■ Task prompt:
Which lines in the items below contain the word "záložku"? Pick out each one and copy it in full.

Stored data entries
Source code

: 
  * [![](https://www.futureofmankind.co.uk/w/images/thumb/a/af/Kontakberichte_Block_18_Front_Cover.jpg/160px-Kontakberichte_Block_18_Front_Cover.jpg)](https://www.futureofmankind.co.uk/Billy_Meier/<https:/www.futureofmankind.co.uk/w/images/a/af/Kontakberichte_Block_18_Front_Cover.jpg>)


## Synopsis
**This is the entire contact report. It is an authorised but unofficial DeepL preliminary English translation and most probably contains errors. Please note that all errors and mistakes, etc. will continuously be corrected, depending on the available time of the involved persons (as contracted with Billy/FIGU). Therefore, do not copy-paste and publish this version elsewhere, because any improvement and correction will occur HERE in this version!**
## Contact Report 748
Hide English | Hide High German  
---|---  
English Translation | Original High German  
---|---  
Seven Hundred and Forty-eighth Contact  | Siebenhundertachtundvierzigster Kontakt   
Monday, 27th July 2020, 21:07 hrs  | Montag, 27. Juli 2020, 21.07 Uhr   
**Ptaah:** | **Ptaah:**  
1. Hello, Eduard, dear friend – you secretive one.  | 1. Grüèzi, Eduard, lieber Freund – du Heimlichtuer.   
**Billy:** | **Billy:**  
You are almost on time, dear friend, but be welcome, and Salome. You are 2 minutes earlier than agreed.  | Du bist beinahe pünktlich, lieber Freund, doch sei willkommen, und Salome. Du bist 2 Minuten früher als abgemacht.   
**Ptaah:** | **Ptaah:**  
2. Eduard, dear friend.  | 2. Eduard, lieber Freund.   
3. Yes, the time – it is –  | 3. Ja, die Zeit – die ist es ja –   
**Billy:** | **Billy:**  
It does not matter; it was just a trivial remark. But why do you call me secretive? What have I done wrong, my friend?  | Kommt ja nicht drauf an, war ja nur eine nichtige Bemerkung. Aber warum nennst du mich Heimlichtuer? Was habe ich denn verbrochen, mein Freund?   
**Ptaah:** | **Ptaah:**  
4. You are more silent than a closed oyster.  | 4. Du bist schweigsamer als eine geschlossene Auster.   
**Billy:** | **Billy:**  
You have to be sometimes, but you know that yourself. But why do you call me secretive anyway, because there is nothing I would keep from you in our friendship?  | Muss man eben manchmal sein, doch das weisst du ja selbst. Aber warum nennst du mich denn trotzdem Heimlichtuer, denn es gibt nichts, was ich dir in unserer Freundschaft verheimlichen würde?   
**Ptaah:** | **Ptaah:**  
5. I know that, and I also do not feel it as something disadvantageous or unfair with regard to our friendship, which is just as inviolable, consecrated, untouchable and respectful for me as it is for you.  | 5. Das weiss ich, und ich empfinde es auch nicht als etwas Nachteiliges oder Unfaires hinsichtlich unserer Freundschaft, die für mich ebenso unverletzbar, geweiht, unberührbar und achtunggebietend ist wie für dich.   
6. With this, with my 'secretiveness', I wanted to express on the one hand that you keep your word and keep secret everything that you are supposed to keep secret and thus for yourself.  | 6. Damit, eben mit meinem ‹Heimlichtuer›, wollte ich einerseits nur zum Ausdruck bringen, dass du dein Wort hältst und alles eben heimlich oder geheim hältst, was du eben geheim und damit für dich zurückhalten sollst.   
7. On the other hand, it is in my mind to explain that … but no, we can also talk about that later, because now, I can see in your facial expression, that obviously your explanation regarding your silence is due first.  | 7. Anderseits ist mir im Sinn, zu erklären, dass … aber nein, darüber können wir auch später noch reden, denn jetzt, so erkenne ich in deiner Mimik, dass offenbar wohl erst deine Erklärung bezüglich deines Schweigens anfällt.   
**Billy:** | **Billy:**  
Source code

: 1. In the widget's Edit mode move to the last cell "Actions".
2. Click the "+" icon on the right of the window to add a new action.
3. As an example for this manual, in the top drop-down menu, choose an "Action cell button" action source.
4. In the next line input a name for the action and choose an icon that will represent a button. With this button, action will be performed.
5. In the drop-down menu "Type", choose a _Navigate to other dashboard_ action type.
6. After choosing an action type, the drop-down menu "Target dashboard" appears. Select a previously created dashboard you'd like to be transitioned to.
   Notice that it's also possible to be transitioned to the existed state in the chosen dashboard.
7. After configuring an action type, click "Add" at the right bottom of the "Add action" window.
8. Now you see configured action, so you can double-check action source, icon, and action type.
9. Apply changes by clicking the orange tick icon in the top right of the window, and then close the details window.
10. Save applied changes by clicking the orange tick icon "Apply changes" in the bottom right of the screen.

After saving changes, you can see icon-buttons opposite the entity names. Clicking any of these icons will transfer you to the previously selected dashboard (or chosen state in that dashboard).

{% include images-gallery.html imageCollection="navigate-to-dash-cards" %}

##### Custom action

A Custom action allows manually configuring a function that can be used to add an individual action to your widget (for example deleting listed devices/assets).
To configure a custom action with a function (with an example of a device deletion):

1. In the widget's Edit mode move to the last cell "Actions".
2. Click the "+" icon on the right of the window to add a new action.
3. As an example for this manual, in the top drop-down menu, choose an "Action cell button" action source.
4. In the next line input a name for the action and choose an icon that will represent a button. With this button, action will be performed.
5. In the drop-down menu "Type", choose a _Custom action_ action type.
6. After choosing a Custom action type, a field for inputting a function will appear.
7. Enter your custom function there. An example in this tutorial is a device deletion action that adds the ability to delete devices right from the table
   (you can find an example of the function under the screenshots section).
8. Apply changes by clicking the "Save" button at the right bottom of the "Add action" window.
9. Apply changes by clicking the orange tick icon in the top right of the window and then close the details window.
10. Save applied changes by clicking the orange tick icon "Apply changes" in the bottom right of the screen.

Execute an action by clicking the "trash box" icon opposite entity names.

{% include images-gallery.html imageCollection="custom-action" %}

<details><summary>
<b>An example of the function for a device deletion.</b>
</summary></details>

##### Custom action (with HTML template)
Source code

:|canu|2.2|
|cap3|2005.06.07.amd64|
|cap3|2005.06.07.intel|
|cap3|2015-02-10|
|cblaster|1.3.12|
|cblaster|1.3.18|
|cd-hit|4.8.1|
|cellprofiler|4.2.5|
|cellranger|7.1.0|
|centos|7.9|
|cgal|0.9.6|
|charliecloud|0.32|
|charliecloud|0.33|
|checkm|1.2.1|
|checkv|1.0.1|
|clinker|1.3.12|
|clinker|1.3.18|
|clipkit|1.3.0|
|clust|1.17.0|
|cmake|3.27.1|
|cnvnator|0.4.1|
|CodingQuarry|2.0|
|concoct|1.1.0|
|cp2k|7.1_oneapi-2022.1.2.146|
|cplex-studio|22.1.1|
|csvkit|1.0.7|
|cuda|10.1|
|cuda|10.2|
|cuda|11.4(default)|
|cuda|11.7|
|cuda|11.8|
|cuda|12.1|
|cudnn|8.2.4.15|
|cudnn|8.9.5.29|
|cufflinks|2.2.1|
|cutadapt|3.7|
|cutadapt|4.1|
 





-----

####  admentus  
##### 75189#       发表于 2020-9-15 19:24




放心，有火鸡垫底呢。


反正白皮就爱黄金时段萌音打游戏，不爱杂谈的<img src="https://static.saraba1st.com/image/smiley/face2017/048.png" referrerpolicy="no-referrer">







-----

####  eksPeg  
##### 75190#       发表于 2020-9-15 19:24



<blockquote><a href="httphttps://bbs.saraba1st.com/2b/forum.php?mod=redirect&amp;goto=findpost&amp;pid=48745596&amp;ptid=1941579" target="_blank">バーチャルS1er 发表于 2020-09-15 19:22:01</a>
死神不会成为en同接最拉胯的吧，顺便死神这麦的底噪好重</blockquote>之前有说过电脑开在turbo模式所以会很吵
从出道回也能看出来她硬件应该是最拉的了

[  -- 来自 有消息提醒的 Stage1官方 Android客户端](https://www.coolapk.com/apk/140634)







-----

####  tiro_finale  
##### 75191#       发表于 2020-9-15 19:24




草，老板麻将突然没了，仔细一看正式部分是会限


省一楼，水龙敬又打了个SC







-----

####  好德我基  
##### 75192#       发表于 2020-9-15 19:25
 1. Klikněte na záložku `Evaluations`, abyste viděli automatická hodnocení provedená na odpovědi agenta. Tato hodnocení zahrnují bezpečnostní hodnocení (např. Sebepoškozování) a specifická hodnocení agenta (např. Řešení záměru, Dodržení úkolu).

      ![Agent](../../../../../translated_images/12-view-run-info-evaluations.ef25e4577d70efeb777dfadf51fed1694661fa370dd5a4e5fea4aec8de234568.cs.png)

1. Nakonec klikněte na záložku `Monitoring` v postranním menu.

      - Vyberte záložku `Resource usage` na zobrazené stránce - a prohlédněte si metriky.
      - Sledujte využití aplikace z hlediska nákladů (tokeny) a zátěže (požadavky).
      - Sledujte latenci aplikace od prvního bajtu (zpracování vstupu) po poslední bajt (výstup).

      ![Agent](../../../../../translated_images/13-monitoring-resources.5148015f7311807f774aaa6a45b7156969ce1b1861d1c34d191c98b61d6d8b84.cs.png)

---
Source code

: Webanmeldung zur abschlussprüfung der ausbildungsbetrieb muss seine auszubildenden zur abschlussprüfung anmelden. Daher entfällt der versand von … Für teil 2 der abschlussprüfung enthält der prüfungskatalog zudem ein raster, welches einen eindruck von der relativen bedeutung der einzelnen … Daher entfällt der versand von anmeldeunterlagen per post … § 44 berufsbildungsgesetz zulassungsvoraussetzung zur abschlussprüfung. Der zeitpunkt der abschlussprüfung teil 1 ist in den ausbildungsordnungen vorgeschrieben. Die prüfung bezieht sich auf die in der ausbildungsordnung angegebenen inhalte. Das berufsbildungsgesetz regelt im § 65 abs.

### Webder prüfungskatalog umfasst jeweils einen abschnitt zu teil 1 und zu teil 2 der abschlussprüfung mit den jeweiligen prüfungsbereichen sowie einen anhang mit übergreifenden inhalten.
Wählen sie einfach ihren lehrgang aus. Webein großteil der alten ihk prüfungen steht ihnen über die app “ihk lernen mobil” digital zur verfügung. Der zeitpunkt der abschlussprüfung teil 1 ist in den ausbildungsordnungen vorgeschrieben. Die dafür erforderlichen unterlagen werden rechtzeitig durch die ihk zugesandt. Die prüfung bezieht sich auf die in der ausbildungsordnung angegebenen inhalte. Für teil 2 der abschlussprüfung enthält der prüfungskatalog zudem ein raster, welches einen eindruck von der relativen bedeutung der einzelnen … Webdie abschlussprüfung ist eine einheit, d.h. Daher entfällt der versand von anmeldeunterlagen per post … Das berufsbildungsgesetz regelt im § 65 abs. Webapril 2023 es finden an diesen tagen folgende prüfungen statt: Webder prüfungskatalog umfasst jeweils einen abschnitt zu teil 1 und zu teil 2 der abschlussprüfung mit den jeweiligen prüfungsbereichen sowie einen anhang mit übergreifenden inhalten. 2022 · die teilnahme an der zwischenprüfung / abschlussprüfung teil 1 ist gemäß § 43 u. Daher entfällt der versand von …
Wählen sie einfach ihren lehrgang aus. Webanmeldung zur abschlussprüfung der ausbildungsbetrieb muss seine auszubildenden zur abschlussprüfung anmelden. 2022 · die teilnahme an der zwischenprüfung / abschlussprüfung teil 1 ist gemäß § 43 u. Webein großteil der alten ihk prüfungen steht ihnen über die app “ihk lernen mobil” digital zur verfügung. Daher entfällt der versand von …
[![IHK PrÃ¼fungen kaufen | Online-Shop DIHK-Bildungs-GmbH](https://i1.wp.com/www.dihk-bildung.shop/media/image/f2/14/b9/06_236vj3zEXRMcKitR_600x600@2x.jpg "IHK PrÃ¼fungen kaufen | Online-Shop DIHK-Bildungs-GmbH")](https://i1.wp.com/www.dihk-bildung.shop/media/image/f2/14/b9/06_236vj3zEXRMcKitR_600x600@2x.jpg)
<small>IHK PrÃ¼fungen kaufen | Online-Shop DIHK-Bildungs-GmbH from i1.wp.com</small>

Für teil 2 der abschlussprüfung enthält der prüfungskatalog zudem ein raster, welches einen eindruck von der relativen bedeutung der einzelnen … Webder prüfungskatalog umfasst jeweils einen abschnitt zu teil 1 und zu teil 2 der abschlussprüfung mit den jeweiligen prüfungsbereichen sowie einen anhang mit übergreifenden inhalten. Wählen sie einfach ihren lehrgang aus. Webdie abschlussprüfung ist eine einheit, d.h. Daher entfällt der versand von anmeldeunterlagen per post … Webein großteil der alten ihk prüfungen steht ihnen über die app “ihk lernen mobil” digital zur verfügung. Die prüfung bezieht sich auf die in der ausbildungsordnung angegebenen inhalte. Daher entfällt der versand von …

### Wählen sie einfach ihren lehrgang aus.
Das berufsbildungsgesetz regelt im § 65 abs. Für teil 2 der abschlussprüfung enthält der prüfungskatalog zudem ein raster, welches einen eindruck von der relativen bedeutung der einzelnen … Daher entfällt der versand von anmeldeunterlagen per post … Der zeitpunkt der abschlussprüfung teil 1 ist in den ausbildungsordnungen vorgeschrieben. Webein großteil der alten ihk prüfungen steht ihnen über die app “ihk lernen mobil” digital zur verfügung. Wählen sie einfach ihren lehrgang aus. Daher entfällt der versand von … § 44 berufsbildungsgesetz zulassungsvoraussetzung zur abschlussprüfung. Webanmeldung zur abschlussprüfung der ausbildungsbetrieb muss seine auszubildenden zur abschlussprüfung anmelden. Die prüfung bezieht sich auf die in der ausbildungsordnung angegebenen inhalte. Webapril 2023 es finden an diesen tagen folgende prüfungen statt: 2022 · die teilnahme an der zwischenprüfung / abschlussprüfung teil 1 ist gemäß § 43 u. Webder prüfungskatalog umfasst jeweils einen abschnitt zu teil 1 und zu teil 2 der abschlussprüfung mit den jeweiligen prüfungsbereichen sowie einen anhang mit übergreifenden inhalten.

■ Result for this task:
 1. Klikněte na záložku `Evaluations`, abyste viděli automatická hodnocení provedená na odpovědi agenta. Tato hodnocení zahrnují bezpečnostní hodnocení (např. Sebepoškozování) a specifická hodnocení agenta (např. Řešení záměru, Dodržení úkolu).
1. Nakonec klikněte na záložku `Monitoring` v postranním menu.
      - Vyberte záložku `Resource usage` na zobrazené stránce - a prohlédněte si metriky.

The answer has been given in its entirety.